- [Instructions for the task] The expected answer is all of the entries, written out exactly.

___ Material provided ___

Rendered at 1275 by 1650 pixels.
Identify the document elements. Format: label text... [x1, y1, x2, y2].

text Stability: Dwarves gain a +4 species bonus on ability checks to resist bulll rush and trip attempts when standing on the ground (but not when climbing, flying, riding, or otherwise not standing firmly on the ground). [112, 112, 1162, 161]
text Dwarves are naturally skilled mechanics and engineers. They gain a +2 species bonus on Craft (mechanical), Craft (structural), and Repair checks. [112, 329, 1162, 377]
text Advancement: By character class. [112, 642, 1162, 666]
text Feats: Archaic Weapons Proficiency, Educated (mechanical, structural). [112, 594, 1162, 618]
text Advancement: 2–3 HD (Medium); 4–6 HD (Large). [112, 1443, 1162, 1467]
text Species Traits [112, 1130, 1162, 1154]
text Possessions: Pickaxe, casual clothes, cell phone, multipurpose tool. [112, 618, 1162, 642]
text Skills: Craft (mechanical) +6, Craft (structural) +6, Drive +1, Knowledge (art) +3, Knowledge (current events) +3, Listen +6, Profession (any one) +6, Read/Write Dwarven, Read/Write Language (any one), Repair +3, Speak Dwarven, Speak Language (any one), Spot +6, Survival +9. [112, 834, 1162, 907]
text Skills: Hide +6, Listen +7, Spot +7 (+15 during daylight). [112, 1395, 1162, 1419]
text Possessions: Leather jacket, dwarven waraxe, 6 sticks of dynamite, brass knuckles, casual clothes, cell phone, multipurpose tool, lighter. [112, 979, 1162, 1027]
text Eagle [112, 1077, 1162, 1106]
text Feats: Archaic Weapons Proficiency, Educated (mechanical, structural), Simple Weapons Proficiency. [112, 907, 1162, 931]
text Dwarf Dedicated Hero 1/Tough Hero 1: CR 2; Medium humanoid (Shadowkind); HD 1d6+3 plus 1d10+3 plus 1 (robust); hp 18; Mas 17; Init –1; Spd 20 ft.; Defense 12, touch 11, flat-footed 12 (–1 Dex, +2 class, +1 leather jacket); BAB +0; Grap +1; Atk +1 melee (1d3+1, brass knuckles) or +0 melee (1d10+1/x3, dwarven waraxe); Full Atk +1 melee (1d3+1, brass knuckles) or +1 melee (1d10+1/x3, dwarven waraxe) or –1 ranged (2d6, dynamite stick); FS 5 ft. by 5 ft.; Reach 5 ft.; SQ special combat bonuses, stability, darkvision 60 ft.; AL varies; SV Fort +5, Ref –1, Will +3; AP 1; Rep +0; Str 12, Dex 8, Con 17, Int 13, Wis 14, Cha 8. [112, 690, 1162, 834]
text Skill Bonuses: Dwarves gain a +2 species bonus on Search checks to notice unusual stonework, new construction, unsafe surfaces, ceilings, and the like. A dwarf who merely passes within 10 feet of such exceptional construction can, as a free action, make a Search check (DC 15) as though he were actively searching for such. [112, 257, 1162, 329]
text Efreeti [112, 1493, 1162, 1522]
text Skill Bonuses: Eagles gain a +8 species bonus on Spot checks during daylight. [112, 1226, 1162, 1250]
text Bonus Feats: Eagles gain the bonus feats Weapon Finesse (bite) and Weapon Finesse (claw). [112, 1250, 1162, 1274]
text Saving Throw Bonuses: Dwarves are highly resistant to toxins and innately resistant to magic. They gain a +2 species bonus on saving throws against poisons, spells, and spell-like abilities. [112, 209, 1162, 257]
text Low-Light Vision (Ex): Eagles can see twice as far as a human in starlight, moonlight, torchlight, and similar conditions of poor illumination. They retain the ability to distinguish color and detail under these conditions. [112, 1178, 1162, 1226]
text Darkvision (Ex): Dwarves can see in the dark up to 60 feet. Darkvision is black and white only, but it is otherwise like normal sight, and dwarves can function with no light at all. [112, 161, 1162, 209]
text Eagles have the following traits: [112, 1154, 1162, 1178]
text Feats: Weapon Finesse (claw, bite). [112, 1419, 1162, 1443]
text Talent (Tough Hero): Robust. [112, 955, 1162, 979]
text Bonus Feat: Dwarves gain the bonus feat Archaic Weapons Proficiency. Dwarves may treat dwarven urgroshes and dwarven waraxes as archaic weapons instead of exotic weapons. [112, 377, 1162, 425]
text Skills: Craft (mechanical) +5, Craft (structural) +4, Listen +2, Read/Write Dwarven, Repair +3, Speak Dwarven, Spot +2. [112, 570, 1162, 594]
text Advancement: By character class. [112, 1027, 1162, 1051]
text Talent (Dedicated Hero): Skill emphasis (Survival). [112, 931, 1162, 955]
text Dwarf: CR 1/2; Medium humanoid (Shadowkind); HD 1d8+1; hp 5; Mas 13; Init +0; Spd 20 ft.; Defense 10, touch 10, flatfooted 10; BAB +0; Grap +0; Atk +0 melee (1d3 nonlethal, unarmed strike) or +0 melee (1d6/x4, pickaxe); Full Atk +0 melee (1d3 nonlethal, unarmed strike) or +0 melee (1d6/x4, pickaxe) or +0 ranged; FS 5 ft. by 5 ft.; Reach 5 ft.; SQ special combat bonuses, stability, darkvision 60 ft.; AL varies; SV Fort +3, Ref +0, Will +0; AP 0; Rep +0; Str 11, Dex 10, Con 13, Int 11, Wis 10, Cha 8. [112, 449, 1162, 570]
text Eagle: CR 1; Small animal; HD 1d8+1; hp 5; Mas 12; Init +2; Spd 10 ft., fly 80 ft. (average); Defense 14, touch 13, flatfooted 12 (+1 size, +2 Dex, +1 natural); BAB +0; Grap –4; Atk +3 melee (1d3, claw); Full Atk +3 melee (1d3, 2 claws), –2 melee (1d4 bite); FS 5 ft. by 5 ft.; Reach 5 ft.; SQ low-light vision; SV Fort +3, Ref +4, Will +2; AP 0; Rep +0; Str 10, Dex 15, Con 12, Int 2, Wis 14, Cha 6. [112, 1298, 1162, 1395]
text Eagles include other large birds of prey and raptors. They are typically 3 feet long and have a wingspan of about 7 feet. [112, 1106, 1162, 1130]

___

- [Task answer]
Rendered at 1275 by 1650 pixels.
Identify the document elements. Format: label text... [x1, y1, x2, y2].

text Stability: Dwarves gain a +4 species bonus on ability checks to resist bulll rush and trip attempts when standing on the ground (but not when climbing, flying, riding, or otherwise not standing firmly on the ground). [112, 112, 1162, 161]
text Dwarves are naturally skilled mechanics and engineers. They gain a +2 species bonus on Craft (mechanical), Craft (structural), and Repair checks. [112, 329, 1162, 377]
text Advancement: By character class. [112, 642, 1162, 666]
text Feats: Archaic Weapons Proficiency, Educated (mechanical, structural). [112, 594, 1162, 618]
text Advancement: 2–3 HD (Medium); 4–6 HD (Large). [112, 1443, 1162, 1467]
text Species Traits [112, 1130, 1162, 1154]
text Possessions: Pickaxe, casual clothes, cell phone, multipurpose tool. [112, 618, 1162, 642]
text Skills: Craft (mechanical) +6, Craft (structural) +6, Drive +1, Knowledge (art) +3, Knowledge (current events) +3, Listen +6, Profession (any one) +6, Read/Write Dwarven, Read/Write Language (any one), Repair +3, Speak Dwarven, Speak Language (any one), Spot +6, Survival +9. [112, 834, 1162, 907]
text Skills: Hide +6, Listen +7, Spot +7 (+15 during daylight). [112, 1395, 1162, 1419]
text Possessions: Leather jacket, dwarven waraxe, 6 sticks of dynamite, brass knuckles, casual clothes, cell phone, multipurpose tool, lighter. [112, 979, 1162, 1027]
text Eagle [112, 1077, 1162, 1106]
text Feats: Archaic Weapons Proficiency, Educated (mechanical, structural), Simple Weapons Proficiency. [112, 907, 1162, 931]
text Dwarf Dedicated Hero 1/Tough Hero 1: CR 2; Medium humanoid (Shadowkind); HD 1d6+3 plus 1d10+3 plus 1 (robust); hp 18; Mas 17; Init –1; Spd 20 ft.; Defense 12, touch 11, flat-footed 12 (–1 Dex, +2 class, +1 leather jacket); BAB +0; Grap +1; Atk +1 melee (1d3+1, brass knuckles) or +0 melee (1d10+1/x3, dwarven waraxe); Full Atk +1 melee (1d3+1, brass knuckles) or +1 melee (1d10+1/x3, dwarven waraxe) or –1 ranged (2d6, dynamite stick); FS 5 ft. by 5 ft.; Reach 5 ft.; SQ special combat bonuses, stability, darkvision 60 ft.; AL varies; SV Fort +5, Ref –1, Will +3; AP 1; Rep +0; Str 12, Dex 8, Con 17, Int 13, Wis 14, Cha 8. [112, 690, 1162, 834]
text Skill Bonuses: Dwarves gain a +2 species bonus on Search checks to notice unusual stonework, new construction, unsafe surfaces, ceilings, and the like. A dwarf who merely passes within 10 feet of such exceptional construction can, as a free action, make a Search check (DC 15) as though he were actively searching for such. [112, 257, 1162, 329]
text Efreeti [112, 1493, 1162, 1522]
text Skill Bonuses: Eagles gain a +8 species bonus on Spot checks during daylight. [112, 1226, 1162, 1250]
text Bonus Feats: Eagles gain the bonus feats Weapon Finesse (bite) and Weapon Finesse (claw). [112, 1250, 1162, 1274]
text Saving Throw Bonuses: Dwarves are highly resistant to toxins and innately resistant to magic. They gain a +2 species bonus on saving throws against poisons, spells, and spell-like abilities. [112, 209, 1162, 257]
text Low-Light Vision (Ex): Eagles can see twice as far as a human in starlight, moonlight, torchlight, and similar conditions of poor illumination. They retain the ability to distinguish color and detail under these conditions. [112, 1178, 1162, 1226]
text Darkvision (Ex): Dwarves can see in the dark up to 60 feet. Darkvision is black and white only, but it is otherwise like normal sight, and dwarves can function with no light at all. [112, 161, 1162, 209]
text Eagles have the following traits: [112, 1154, 1162, 1178]
text Feats: Weapon Finesse (claw, bite). [112, 1419, 1162, 1443]
text Talent (Tough Hero): Robust. [112, 955, 1162, 979]
text Bonus Feat: Dwarves gain the bonus feat Archaic Weapons Proficiency. Dwarves may treat dwarven urgroshes and dwarven waraxes as archaic weapons instead of exotic weapons. [112, 377, 1162, 425]
text Skills: Craft (mechanical) +5, Craft (structural) +4, Listen +2, Read/Write Dwarven, Repair +3, Speak Dwarven, Spot +2. [112, 570, 1162, 594]
text Advancement: By character class. [112, 1027, 1162, 1051]
text Talent (Dedicated Hero): Skill emphasis (Survival). [112, 931, 1162, 955]
text Dwarf: CR 1/2; Medium humanoid (Shadowkind); HD 1d8+1; hp 5; Mas 13; Init +0; Spd 20 ft.; Defense 10, touch 10, flatfooted 10; BAB +0; Grap +0; Atk +0 melee (1d3 nonlethal, unarmed strike) or +0 melee (1d6/x4, pickaxe); Full Atk +0 melee (1d3 nonlethal, unarmed strike) or +0 melee (1d6/x4, pickaxe) or +0 ranged; FS 5 ft. by 5 ft.; Reach 5 ft.; SQ special combat bonuses, stability, darkvision 60 ft.; AL varies; SV Fort +3, Ref +0, Will +0; AP 0; Rep +0; Str 11, Dex 10, Con 13, Int 11, Wis 10, Cha 8. [112, 449, 1162, 570]
text Eagle: CR 1; Small animal; HD 1d8+1; hp 5; Mas 12; Init +2; Spd 10 ft., fly 80 ft. (average); Defense 14, touch 13, flatfooted 12 (+1 size, +2 Dex, +1 natural); BAB +0; Grap –4; Atk +3 melee (1d3, claw); Full Atk +3 melee (1d3, 2 claws), –2 melee (1d4 bite); FS 5 ft. by 5 ft.; Reach 5 ft.; SQ low-light vision; SV Fort +3, Ref +4, Will +2; AP 0; Rep +0; Str 10, Dex 15, Con 12, Int 2, Wis 14, Cha 6. [112, 1298, 1162, 1395]
text Eagles include other large birds of prey and raptors. They are typically 3 feet long and have a wingspan of about 7 feet. [112, 1106, 1162, 1130]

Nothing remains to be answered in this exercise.